[start]

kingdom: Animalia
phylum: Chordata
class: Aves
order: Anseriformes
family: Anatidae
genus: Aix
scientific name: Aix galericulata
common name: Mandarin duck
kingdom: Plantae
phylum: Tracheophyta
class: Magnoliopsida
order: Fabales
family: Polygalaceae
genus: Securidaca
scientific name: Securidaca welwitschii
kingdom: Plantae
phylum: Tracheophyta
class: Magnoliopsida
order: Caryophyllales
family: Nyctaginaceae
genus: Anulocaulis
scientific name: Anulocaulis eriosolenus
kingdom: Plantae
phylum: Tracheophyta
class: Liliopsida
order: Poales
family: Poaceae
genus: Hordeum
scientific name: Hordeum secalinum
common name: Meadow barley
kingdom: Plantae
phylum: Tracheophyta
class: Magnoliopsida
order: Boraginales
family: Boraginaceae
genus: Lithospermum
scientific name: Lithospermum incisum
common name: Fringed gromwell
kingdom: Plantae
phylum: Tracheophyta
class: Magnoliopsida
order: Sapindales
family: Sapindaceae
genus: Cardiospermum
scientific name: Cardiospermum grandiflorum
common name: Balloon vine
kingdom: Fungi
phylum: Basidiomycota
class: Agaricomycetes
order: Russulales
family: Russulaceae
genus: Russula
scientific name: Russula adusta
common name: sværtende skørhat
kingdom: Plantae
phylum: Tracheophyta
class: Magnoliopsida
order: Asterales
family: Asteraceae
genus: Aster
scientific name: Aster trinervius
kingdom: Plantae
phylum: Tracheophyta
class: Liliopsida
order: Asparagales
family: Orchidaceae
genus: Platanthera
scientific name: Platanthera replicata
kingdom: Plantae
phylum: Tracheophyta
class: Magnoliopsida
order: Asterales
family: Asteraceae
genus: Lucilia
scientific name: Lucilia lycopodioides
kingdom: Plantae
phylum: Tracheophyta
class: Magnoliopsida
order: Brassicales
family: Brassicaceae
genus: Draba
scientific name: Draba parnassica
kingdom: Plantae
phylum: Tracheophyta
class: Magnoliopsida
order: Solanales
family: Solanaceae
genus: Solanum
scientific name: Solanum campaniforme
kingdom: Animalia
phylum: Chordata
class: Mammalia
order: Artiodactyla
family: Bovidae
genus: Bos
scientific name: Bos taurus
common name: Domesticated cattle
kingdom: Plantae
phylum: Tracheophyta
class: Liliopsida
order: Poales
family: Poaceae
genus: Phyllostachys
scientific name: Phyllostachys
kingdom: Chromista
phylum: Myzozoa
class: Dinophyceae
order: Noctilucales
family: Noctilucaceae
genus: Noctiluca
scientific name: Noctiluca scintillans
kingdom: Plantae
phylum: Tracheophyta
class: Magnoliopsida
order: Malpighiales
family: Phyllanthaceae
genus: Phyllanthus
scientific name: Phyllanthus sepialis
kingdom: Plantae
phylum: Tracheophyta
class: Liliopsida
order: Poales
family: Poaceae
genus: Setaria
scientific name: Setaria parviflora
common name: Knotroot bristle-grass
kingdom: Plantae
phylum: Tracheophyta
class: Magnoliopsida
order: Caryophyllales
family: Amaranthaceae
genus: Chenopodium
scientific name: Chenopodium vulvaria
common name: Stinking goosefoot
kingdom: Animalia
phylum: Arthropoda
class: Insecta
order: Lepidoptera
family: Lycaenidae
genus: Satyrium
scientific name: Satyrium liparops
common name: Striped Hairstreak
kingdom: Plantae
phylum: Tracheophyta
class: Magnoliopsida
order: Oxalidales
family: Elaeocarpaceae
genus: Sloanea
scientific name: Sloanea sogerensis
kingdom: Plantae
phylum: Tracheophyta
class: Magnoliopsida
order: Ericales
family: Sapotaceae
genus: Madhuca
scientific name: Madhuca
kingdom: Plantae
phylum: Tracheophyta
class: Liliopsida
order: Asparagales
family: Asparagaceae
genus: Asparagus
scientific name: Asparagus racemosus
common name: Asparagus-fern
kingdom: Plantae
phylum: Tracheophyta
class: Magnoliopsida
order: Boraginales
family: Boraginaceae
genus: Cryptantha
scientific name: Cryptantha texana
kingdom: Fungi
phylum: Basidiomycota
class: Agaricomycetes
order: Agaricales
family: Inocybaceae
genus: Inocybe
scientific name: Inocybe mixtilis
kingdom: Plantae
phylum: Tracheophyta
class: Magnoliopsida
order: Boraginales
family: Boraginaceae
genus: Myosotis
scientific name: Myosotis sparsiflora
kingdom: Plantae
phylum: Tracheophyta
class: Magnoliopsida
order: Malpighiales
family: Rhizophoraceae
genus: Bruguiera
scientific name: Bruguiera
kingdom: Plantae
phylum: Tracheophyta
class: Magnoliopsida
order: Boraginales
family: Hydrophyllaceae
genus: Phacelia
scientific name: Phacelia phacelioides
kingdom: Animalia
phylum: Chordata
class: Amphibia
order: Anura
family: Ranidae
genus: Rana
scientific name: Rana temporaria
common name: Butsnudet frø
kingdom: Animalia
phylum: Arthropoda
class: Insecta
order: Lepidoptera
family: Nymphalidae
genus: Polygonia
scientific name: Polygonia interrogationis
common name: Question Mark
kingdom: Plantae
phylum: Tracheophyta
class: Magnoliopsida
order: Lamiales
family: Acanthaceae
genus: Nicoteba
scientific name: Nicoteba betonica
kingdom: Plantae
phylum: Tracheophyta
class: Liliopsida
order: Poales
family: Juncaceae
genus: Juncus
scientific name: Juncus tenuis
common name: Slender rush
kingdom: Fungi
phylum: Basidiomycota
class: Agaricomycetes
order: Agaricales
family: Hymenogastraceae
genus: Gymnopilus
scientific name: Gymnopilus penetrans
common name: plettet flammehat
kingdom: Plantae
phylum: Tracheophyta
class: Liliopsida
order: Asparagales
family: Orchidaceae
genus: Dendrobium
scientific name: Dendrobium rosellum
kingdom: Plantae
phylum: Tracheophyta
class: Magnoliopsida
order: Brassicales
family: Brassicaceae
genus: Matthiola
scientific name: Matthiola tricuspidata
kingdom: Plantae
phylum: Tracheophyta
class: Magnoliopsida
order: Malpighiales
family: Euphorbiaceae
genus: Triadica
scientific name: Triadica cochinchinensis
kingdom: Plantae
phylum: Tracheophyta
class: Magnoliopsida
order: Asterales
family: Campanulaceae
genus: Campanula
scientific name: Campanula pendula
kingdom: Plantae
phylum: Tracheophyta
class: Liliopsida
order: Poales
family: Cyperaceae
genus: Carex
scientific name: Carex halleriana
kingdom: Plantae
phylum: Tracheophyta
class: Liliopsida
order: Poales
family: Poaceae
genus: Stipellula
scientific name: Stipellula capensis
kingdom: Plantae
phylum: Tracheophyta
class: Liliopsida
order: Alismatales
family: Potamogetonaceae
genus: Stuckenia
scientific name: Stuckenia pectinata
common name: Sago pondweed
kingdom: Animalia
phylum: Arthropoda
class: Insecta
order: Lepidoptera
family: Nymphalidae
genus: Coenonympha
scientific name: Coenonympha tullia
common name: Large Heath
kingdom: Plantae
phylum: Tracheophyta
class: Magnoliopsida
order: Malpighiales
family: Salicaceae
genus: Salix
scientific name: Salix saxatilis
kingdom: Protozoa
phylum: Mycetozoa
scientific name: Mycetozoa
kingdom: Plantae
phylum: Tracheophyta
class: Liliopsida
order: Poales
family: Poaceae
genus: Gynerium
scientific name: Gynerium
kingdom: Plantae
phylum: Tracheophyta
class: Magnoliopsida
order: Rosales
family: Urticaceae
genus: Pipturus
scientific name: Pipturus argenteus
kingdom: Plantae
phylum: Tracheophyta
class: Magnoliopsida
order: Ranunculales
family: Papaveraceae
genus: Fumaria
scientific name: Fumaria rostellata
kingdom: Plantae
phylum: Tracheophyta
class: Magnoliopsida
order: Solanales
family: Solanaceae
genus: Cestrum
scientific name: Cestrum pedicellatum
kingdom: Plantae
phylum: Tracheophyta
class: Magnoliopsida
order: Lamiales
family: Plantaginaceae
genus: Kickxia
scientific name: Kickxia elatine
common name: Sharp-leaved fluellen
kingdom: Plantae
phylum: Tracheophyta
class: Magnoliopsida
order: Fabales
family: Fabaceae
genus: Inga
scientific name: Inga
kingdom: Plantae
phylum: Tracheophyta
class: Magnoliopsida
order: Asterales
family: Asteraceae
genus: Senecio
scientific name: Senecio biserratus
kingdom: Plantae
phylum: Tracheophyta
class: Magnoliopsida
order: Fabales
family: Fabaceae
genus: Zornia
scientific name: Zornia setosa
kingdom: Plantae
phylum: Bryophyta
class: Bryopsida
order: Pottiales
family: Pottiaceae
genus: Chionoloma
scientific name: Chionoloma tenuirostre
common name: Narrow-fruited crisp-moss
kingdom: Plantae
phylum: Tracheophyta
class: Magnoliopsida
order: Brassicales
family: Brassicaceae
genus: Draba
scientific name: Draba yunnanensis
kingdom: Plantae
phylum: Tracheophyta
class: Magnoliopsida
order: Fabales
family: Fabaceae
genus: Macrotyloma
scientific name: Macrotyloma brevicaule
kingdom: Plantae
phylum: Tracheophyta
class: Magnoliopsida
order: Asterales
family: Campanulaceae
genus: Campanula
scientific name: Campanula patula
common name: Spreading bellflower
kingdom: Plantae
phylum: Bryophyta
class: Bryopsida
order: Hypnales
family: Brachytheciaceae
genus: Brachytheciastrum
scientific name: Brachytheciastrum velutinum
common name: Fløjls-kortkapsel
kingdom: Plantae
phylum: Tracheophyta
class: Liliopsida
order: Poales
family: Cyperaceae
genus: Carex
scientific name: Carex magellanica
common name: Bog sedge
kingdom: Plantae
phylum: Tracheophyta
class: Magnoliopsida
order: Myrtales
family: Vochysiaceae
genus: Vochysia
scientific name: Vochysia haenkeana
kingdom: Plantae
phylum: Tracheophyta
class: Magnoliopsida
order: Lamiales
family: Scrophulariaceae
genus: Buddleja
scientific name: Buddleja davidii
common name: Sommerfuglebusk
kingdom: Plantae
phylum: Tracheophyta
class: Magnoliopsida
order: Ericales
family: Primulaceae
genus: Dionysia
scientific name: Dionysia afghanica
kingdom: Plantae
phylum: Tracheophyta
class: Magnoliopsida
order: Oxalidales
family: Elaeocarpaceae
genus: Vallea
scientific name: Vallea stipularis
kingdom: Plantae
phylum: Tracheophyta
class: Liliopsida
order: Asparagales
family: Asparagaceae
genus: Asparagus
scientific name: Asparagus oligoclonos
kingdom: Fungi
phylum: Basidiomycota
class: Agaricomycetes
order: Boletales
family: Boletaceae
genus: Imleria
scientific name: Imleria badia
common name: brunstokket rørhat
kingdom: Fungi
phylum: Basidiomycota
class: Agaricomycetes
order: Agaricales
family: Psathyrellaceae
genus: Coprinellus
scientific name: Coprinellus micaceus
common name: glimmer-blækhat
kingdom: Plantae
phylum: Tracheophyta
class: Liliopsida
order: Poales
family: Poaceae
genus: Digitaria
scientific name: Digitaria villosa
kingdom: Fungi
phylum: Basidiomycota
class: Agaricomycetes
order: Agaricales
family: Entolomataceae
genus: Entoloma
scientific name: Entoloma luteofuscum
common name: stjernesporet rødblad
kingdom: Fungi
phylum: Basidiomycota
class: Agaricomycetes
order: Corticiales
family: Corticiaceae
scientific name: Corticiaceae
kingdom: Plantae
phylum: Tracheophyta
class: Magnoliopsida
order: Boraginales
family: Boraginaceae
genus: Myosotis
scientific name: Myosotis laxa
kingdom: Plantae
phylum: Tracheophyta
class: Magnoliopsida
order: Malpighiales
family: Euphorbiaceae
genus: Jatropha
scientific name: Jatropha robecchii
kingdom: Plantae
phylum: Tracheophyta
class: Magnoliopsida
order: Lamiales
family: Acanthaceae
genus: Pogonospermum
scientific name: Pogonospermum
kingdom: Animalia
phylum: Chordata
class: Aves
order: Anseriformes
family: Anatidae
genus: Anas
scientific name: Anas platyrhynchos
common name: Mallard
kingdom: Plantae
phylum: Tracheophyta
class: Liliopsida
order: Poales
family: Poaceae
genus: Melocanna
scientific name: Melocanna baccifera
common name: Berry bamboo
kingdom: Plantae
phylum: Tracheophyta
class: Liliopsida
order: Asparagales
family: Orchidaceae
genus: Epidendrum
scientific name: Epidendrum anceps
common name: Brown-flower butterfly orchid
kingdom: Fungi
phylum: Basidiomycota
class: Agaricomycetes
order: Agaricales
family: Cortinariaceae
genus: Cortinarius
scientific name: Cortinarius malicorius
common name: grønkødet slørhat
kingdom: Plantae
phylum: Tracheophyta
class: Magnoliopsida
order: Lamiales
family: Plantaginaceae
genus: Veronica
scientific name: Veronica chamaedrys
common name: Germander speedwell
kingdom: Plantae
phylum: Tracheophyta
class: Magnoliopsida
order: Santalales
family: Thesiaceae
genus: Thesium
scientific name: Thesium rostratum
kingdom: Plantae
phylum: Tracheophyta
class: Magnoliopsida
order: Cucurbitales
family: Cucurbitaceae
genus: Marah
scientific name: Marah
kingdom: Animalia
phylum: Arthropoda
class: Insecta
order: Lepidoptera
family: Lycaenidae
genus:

[end]

* **What is required**:
List every line of the records from the one containing "scientific name: Brachytheciastrum velutinum" down to the one containing "scientific name: Entoloma luteofuscum", both included, as a numbered list with blank lines left out.

* **Task result**:
1. scientific name: Brachytheciastrum velutinum
2. common name: Fløjls-kortkapsel
3. kingdom: Plantae
4. phylum: Tracheophyta
5. class: Liliopsida
6. order: Poales
7. family: Cyperaceae
8. genus: Carex
9. scientific name: Carex magellanica
10. common name: Bog sedge
11. kingdom: Plantae
12. phylum: Tracheophyta
13. class: Magnoliopsida
14. order: Myrtales
15. family: Vochysiaceae
16. genus: Vochysia
17. scientific name: Vochysia haenkeana
18. kingdom: Plantae
19. phylum: Tracheophyta
20. class: Magnoliopsida
21. order: Lamiales
22. family: Scrophulariaceae
23. genus: Buddleja
24. scientific name: Buddleja davidii
25. common name: Sommerfuglebusk
26. kingdom: Plantae
27. phylum: Tracheophyta
28. class: Magnoliopsida
29. order: Ericales
30. family: Primulaceae
31. genus: Dionysia
32. scientific name: Dionysia afghanica
33. kingdom: Plantae
34. phylum: Tracheophyta
35. class: Magnoliopsida
36. order: Oxalidales
37. family: Elaeocarpaceae
38. genus: Vallea
39. scientific name: Vallea stipularis
40. kingdom: Plantae
41. phylum: Tracheophyta
42. class: Liliopsida
43. order: Asparagales
44. family: Asparagaceae
45. genus: Asparagus
46. scientific name: Asparagus oligoclonos
47. kingdom: Fungi
48. phylum: Basidiomycota
49. class: Agaricomycetes
50. order: Boletales
51. family: Boletaceae
52. genus: Imleria
53. scientific name: Imleria badia
54. common name: brunstokket rørhat
55. kingdom: Fungi
56. phylum: Basidiomycota
57. class: Agaricomycetes
58. order: Agaricales
59. family: Psathyrellaceae
60. genus: Coprinellus
61. scientific name: Coprinellus micaceus
62. common name: glimmer-blækhat
63. kingdom: Plantae
64. phylum: Tracheophyta
65. class: Liliopsida
66. order: Poales
67. family: Poaceae
68. genus: Digitaria
69. scientific name: Digitaria villosa
70. kingdom: Fungi
71. phylum: Basidiomycota
72. class: Agaricomycetes
73. order: Agaricales
74. family: Entolomataceae
75. genus: Entoloma
76. scientific name: Entoloma luteofuscum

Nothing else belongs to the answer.